I just came back HotPar 2011 workshop in Berkeley. It was a very intense conference: presentations ran all day long and there were discussion assignments (complete with written reports) at lunch. Not much time for blogging or even tweeting.
What struck me most was the dominance of hybrid architectures– all the way from hardware to programming models. Questions ranged from, “How to best take advantage of various architectures?” to “How to unburden the programmer from making low level optimizations?” These are hard problems: there were many interesting proposals but no real breakthroughs. In the ideal world the programmer would just write a sequential algorithm (possibly with some parallelization hints) and the system would take care of parallelizing it appropriately for a particular architecture.
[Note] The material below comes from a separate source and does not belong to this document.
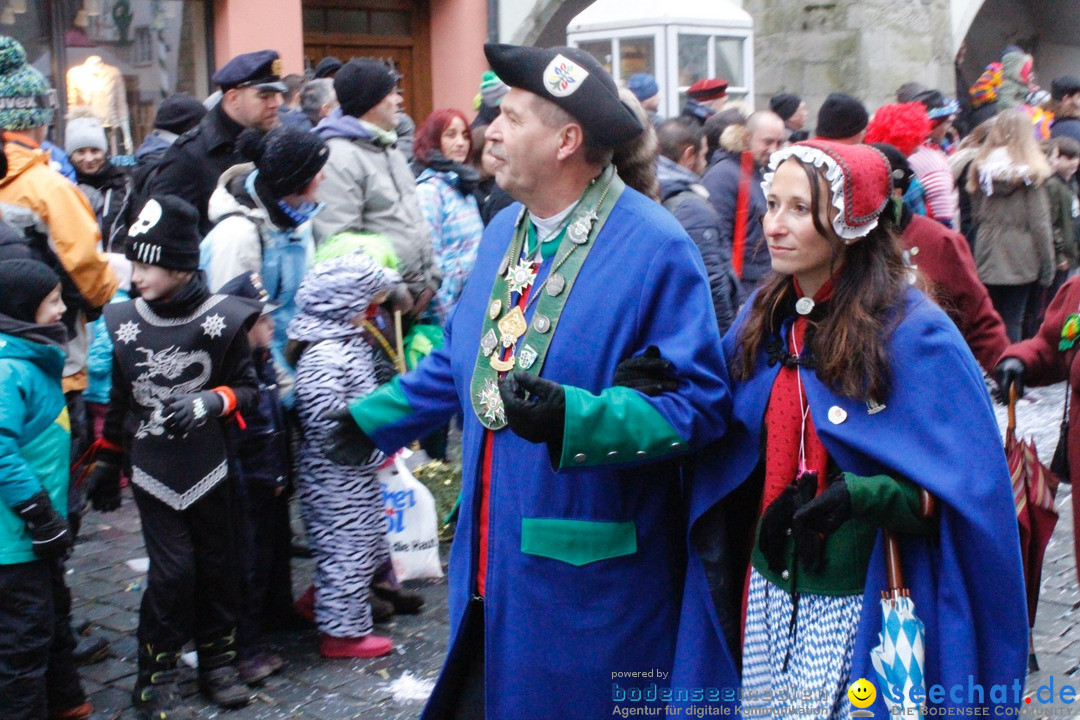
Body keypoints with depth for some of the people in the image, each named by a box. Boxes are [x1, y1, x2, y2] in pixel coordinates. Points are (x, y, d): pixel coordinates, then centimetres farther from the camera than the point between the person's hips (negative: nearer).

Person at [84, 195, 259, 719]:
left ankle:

As it is now, if the programmer doesn’t hand tune the algorithm to the architecture, the program won’t take full advantage of the computing capabilities of hardware. The details of the architecture leak into the programming model making it both hard to write and maintain as well as hard to port between different systems.
One area where there was some convergence of ideas was the way fragmented memory spaces were presented to the programmer. GPUs and hybrid multicores tend to have separate address spaces for each core, as in NUMA (Non-Uniform Memory Access) architectures. A component GPU performs its calculations using its own local memory. It may exchange data with other cores, or access global memory, but these are separate actions. In a way, a hybrid multicore resembles a cluster of computers connected through a network. Writing programs for such systems requires a lot of effort that is related more to the mechanics of communicating and moving data between cores and less to the problem domain. Hence the popularity of the idea of exposing to the programmer a uniform address space that combines main memory and local on-chip memories. That doesn’t mean that all areas of that global address space must be treated equally–that could nullify many of the performance advantages of hybrid chips. So, at some level, the programmer should be able to specify the distribution of data structures between cores. These are not new ideas. In distributed computing programmers have been using PGAS (Partitioned Global Address Space) for some time, and languages like Cray’s Chapel provide clean ways of separating algorithms from data partitioning (see my blog about HPCS). I talked to several speakers at HotPar, and surprisingly few of them were aware of the Chapel effort. And, as far as I know, there was nobody from Cray at the conference.
Of particular interest to me was the presentation by Hans Boehm, “How to Miscompile Programs with ‘Benign’ Data Races.” I should confess now that after publishing my blog post about benign data races I got in contact with Hans and he gave me a peek at this paper. Essentially, things are as bad or even worse than what Andy and I described in this blog. In particular Hans gave an example that showed how a redundant racy write (a store of the same value twice, from two different threads) may wreak havoc on your program. Read the paper for gory details.
All papers presented at HotPar are now available online at the conference web site.